Before leaving on this trip, I had consulted a good friend who had taken a similar trip on bike down the middle of Mexico to Guatemala the previous year. On the mental experience, she said that I would see whether of not the things that I thought about myself were true. Putting yourself on the line, you see if you can walk the walk. As for me, I have realized that I can´t keep on living the illusion that things are supposed to go my way. I feel sorry for the people that have been close to me and suffered the wrath I have taken out on them when something went wrong. That´s no way to live. It makes people tip toe around you - that is if they still want to be around you. But who knows, they may grow tired of that leave you alltogether eventually. I don´t want that. So how am I going to react? What will I do? Its a simple lesson, but one that continues to slip my mind in moments of frustration when nothing seems to be going my way. Will I frown, yell, kick, and give up, OR will I yield, reflect, think, smile, and move on, like water around a rock...

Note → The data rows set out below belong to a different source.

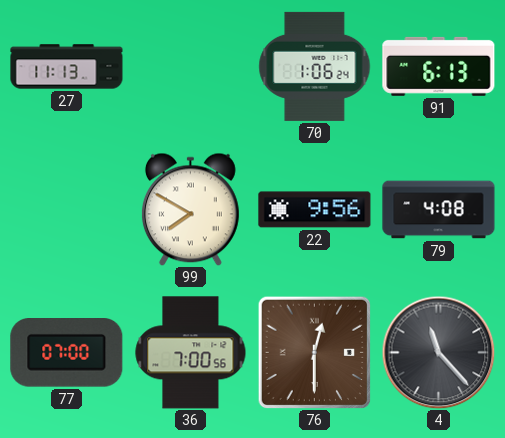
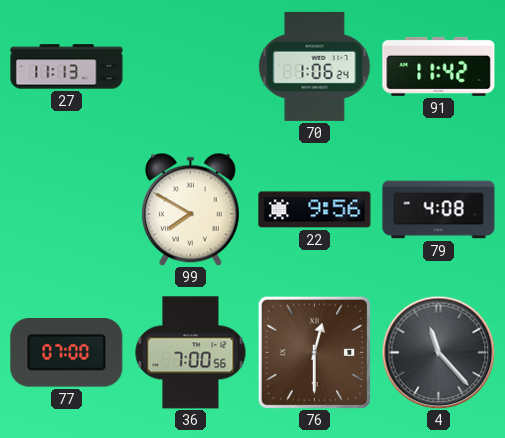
91: 6:13 -> 11:42
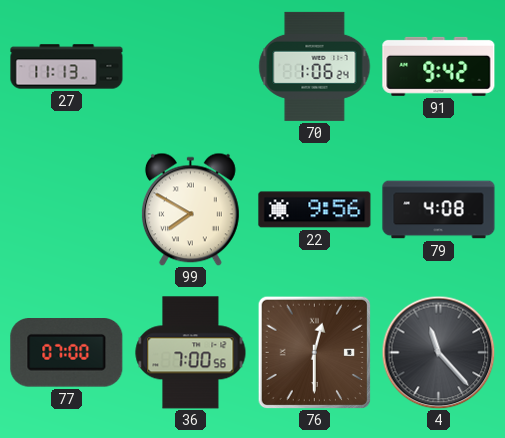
91: 11:42 -> 9:42
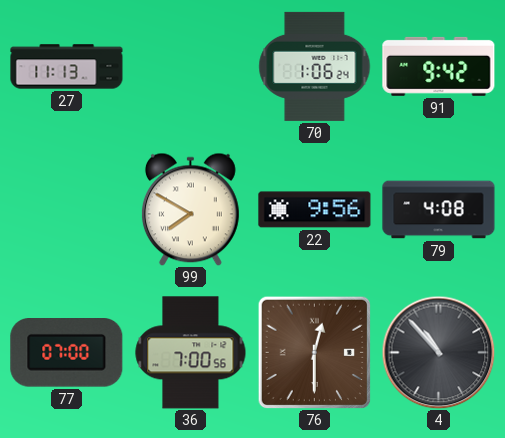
4: 11:23 -> 10:53
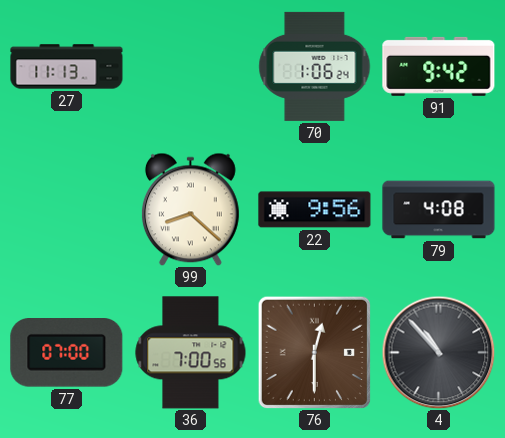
99: 7:50 -> 8:22
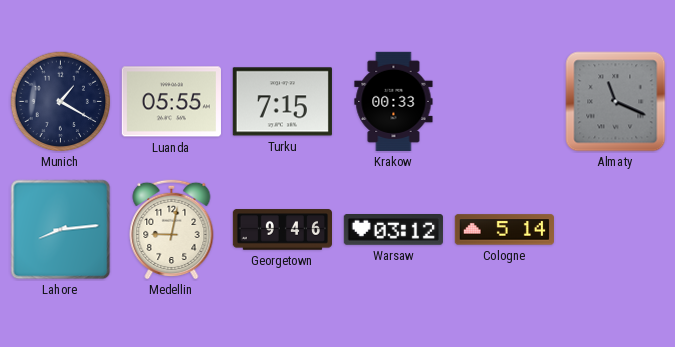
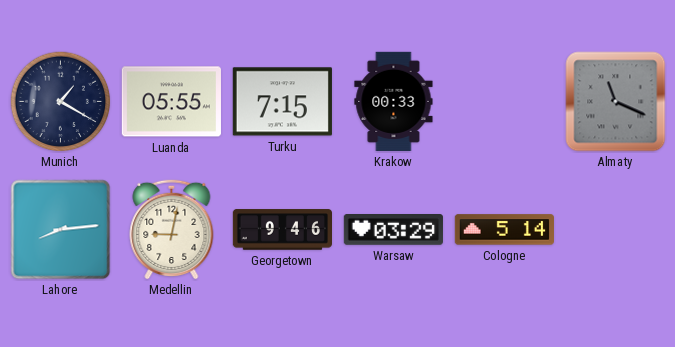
Warsaw: 03:12 -> 03:29
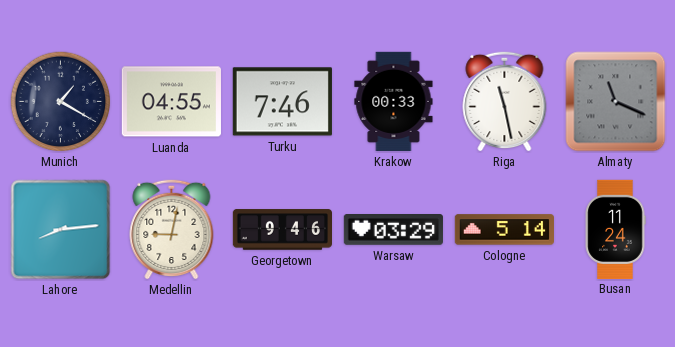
Luanda: 05:55 -> 04:55
Turku: 7:15 -> 7:46
Riga: none -> 11:28
Busan: none -> 11:24
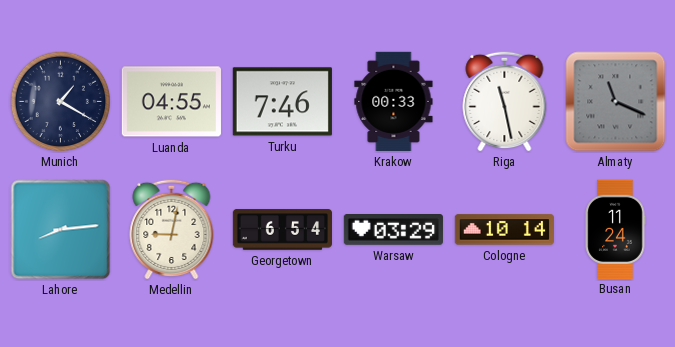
Georgetown: 9:46 -> 6:54
Cologne: 5:14 -> 10:14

I finally did get to the coast. Santa Rosalia was a nice, small town, full of mechanics and tire shops, clothes stores, restaurants, hotels, markets, and fisheries. The shore was mostly rocky, the water a deep blue. After getting directions to a bike shop, which sold wedding gowns and bike tires (??), it was closed, as it was siesta, and the lady sweeping the front porch that she´d open it back up the next day, or at five. Feeling a bit confused, I asked for another shop. There happened to be one on the way out of town right off the main highway. Although he had no innertubes my size with the long stems, he gave me a few little pieces that turn a presta valve into a shrader valve (which most tires in the world have). These little pieces, when attached to the valve stems of my spare tires, will give them the extra bit of length needed so that when I replace my rear innertube, I will be able to pump them up. Now, seemingly off the of the precarious ridge I had been riding on, I am a bit more confident and able to relax. Although I still have no pump, I will be able to use Laurel´s until I pick up a new one, and now I have plenty of spare tubes to go around. We just got to Mulege, thirty miles south of Santa Rosalia, and headed a bit further south, to camp somewhere along the coast of the Bahia de Concepcion. It is supposed to be warmer, with sandier beaches, and plenty of palm trees.